Hermann Eppenhoff

Personal information
- Date of birth: 19 May 1919
- Place of birth: Wanne-Eickel, Germany
- Date of death: 10 April 1992 (aged 72)
- Place of death: Gelsenkirchen, Germany
- Position: Forward

Senior career*
- Years: Team / Apps / (Gls)
- 0000–1938: SpVgg Röhlinghausen
- 1938: TuS Tiefenbach
- 1938–1943: FC Schalke 04
- 1943–1944: Rote Jäger
- 1949–1955: FC Schalke 04

International career
- 1940–1942: Germany / 3 / (3)

Managerial career
- 1956–1958: TuRa Bergkamen
- 1958–1961: Sportfreunde Gladbeck
- 1961–1965: Borussia Dortmund
- 1965–1967: Meidericher SV
- 1967–1972: VfL Bochum
- 1972–1974: VfB Stuttgart
- 1976–1977: SG Union Solingen

Medal record

FC Schalke 04

Borussia Dortmund

Meidericher SV

VfL Bochum

= Hermann Eppenhoff =

German footballer and manager (1919–1992)

Hermann Eppenhoff (19 May 1919 – 10 April 1992) was a German football player and manager.

== Playing career ==
The forward was a member of FC Schalke 04 squad, which won the German Championship in the years 1939, 1940 and 1942. He also won three caps with the Germany national team.

== Coaching career ==
Later on he served as a manager for Borussia Dortmund, winning the German Championship in 1963 and also making it to the final of the DFB-Pokal in the same year. Two years later he won the 1964–65 DFB-Pokal with Dortmund.

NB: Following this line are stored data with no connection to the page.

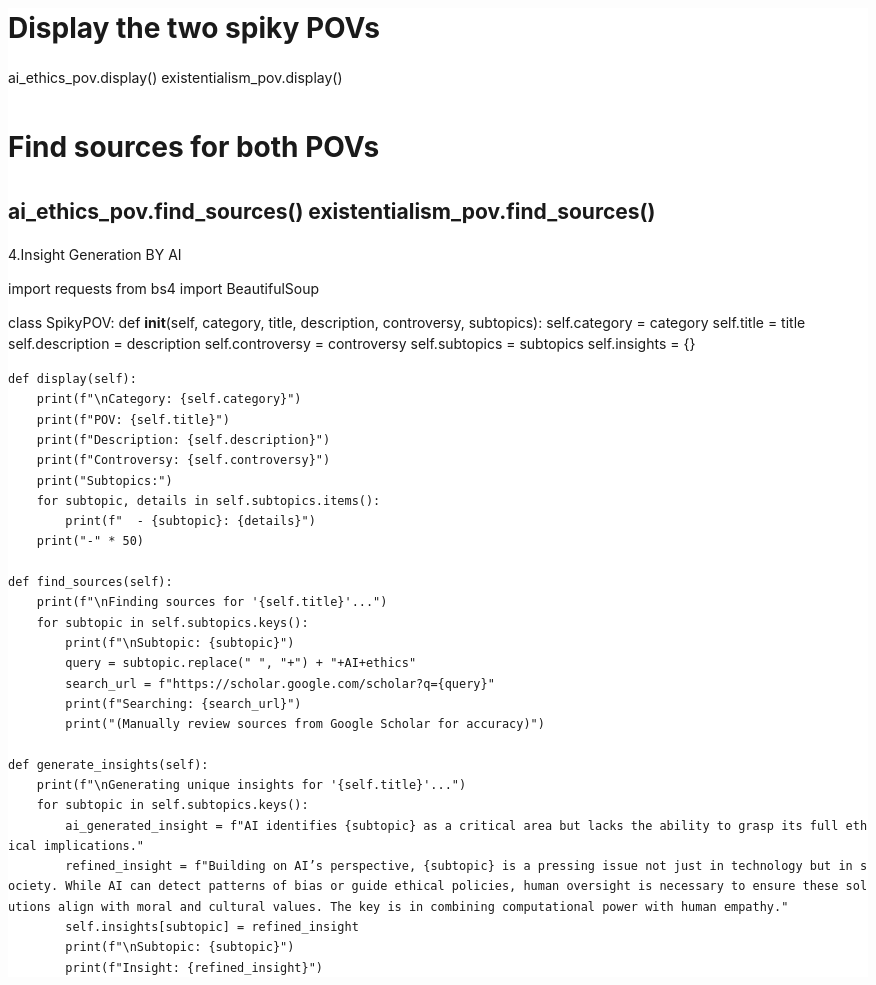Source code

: # Display the two spiky POVs
ai_ethics_pov.display()
existentialism_pov.display()

# Find sources for both POVs
ai_ethics_pov.find_sources()
existentialism_pov.find_sources()
-----------------------------------------------------------------------------------------------------------------------------------------------------------------
4.Insight Generation BY AI

import requests
from bs4 import BeautifulSoup

class SpikyPOV:
    def __init__(self, category, title, description, controversy, subtopics):
        self.category = category
        self.title = title
        self.description = description
        self.controversy = controversy
        self.subtopics = subtopics
        self.insights = {}

    def display(self):
        print(f"\nCategory: {self.category}")
        print(f"POV: {self.title}")
        print(f"Description: {self.description}")
        print(f"Controversy: {self.controversy}")
        print("Subtopics:")
        for subtopic, details in self.subtopics.items():
            print(f"  - {subtopic}: {details}")
        print("-" * 50)

    def find_sources(self):
        print(f"\nFinding sources for '{self.title}'...")
        for subtopic in self.subtopics.keys():
            print(f"\nSubtopic: {subtopic}")
            query = subtopic.replace(" ", "+") + "+AI+ethics"
            search_url = f"https://scholar.google.com/scholar?q={query}"
            print(f"Searching: {search_url}")
            print("(Manually review sources from Google Scholar for accuracy)")

    def generate_insights(self):
        print(f"\nGenerating unique insights for '{self.title}'...")
        for subtopic in self.subtopics.keys():
            ai_generated_insight = f"AI identifies {subtopic} as a critical area but lacks the ability to grasp its full ethical implications."
            refined_insight = f"Building on AI’s perspective, {subtopic} is a pressing issue not just in technology but in society. While AI can detect patterns of bias or guide ethical policies, human oversight is necessary to ensure these solutions align with moral and cultural values. The key is in combining computational power with human empathy."
            self.insights[subtopic] = refined_insight
            print(f"\nSubtopic: {subtopic}")
            print(f"Insight: {refined_insight}")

After switching to Meidericher SV he made it to the cup final once again in 1965–66, where his team was defeated by Bayern Munich.

After several years at VfL Bochum, where he made the cup final yet again in 1967–68, he eventually switched to VfB Stuttgart.

In May 1975, Eppenhoff signed a one year contract to coach Werder Bremen. Eppenhoff suffered a heart attack in late 1975 and the club terminated his contract and replaced him with Herbert Burdenski. Eppenhoff subsequently sued and the sides reached a settlement.